Dell has also done very well negotiating on his own behalf. In 1998 he sold his sports management firm ProServ to an entertainment company for what he describes as “the proverbial offer I couldn’t refuse.” A few years later, after buying much of it back for twenty cents on the dollar, he then resold his interest to Lagadère Unlimited, where he is group president in charge of TV deals, events, and tennis.
For all his success, though, Dell is quick to say that things often don’t go according to plan. “I can’t tell you how many times I arrived prepared for a negotiation, only to have someone or something come up that upset or changed the deal I thought I was doing. The only way to protect yourself one hundred percent against this situation is to assume there is something you don’t know. This advice will not only keep your mind up to speed with the deal and force you to consider other parties’ motivations, but it will also keep your ego in check.”
LEARNING, ADAPTING, AND INFLUENCING
Lesser known but highly talented deal makers make the same point. Tom Green is a remarkable negotiator who has worked in both the private and public sectors. Tom was a key figure in the sale of a storied baseball franchise and helped restructure a failing health maintenance organization (HMO) that many thought was headed for bankruptcy.
Tom also served on the public interest team that resolved massive litigation against the tobacco industry. Until that time, Big Tobacco had never lost a case or paid a dime to settle health claims out of court. When Mississippi, Massachusetts, and a few other states filed suit to recover Medicaid costs for smoking-related illnesses, their effort seemed quixotic. Yet one by one, Green and his colleagues enlisted forty other states to join the effort. That momentum brought the tobacco companies to the bargaining table. In 1998 the industry bowed to more stringent regulation and agreed to pay $350 billion in damages.
I wrote a case study about this meganegotiation for my MBA course. Tom visited the class the first time I taught it and listened as students analyzed the deft coalition building and old-fashioned horse trading that led to the unexpected outcome. Near the end of the discussion, I asked Tom for his own conclusions. After complimenting students on their observations, he added something that surprised them. The secret of his success, he said, has been “making chaos my friend in negotiation.”
When Tom speaks about embracing chaos, he’s not talking merely about cases involving scores of parties, thorny issues, and messy politics. Rather, he knows that all negotiations, large and small, are chaotic, since they take place in fluid and often unpredictable environments. But that’s not to say that negotiation is random. The process is propelled by how the parties interact.
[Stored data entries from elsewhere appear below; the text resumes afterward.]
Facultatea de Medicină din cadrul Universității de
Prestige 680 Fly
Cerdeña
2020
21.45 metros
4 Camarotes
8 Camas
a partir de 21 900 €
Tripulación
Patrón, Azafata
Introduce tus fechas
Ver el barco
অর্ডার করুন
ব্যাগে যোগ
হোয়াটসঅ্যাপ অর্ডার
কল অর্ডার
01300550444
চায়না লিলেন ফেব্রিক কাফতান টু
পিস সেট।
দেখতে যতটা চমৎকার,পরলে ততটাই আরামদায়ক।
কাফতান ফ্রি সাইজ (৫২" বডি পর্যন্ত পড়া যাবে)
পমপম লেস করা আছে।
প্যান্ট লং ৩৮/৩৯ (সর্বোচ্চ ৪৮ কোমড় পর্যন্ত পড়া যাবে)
Understanding how seemingly small moves or gestures can change the course of negotiation can mean the difference between agreement and deadlock.
Saying that negotiators like Tom are agile improvisers doesn’t mean that they make everything up as they go along. Far from it. They’re well prepared, but they don’t hobble themselves with rigid plans. They understand that effective negotiation demands rapid cycles of learning, adapting, and influencing.
Each of those italicized words is critical. Learning, adapting, and influencing take place in most negotiations, of course, but all too often only by happenstance. Instead, I’m talking about deliberate learning. It entails updating your expectations on three levels: (1) the scope of the issues under discussion, (2) the best means for resolving them, and (3) the nature of your relationship with counterparts.